Dallas in mid-March is a transitional period from winter to spring, so temperatures can swing rapidly depending on synoptic patterns. Long-term climate trends have increased the frequency of warm extremes, but short-term weather systems (cold fronts, ridges, Gulf moisture) drive day-to-day outcomes. This market translates those meteorological drivers into tradable outcomes.
Market odds reflect the aggregated beliefs of traders about which discrete temperature outcome will occur and update as forecasts and observations evolve; they are not guarantees of the realized temperature. Use them as a real-time summary of market confidence and information flow, and compare to independent meteorological forecasts and official observations.
The market is split into six mutually exclusive highest‑temperature outcomes specified on the event page; consult the market’s outcome list on KALSHI to see the exact temperature ranges or categories being traded.
Settlement is governed by the contract specifications on the KALSHI event page; those specs will name the official source and station (for example, an NWS station or airport observation) used to determine the daily maximum—check the market rules for the exact measurement protocol.
The closure time is set by KALSHI (the event currently shows 'Closes: TBD'); settlement typically occurs after the official daily maximum is available and any required quality checks are completed according to the platform’s settlement timeline—refer to the event page for final close and settlement timing.

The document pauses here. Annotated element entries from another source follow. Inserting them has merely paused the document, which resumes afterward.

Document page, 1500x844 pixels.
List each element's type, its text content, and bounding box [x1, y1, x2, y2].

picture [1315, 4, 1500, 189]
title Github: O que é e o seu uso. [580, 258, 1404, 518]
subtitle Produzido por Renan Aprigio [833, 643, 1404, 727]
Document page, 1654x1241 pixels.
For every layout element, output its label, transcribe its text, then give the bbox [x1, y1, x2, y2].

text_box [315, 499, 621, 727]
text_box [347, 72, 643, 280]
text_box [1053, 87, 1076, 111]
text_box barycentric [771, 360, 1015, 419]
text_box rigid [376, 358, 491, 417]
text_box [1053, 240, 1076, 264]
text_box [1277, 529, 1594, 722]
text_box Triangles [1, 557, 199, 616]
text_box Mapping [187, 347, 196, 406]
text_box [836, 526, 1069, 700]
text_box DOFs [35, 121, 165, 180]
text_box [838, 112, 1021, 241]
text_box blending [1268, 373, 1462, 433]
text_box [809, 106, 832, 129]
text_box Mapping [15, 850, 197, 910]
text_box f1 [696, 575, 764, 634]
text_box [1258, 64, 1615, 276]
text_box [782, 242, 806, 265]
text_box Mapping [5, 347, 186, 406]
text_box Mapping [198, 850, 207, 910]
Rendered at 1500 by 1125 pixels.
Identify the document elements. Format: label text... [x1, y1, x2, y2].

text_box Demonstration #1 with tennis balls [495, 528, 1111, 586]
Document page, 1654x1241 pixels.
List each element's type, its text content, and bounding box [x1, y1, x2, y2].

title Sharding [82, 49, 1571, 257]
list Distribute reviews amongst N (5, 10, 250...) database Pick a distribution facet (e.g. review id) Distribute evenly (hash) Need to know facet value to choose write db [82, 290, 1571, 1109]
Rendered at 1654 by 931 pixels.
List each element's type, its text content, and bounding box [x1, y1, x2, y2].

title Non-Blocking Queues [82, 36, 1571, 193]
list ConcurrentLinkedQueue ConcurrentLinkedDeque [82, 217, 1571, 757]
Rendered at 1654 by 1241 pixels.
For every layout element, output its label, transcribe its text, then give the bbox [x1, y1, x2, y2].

Use historical March climatology to gauge typical variability and the range of plausible highs, but combine that context with current model forecasts, recent trends, and synoptic indicators (fronts, ridges, model ensemble spread) because a single seasonal average does not predict day‑to‑day extremes.
Potential causes include instrumentation failure at the designated official station, a change in the named observation source after trading opened, or data quality issues; KALSHI’s dispute and settlement rules describe how they handle such cases and whether a market is voided, paused, or settled using alternate verified data.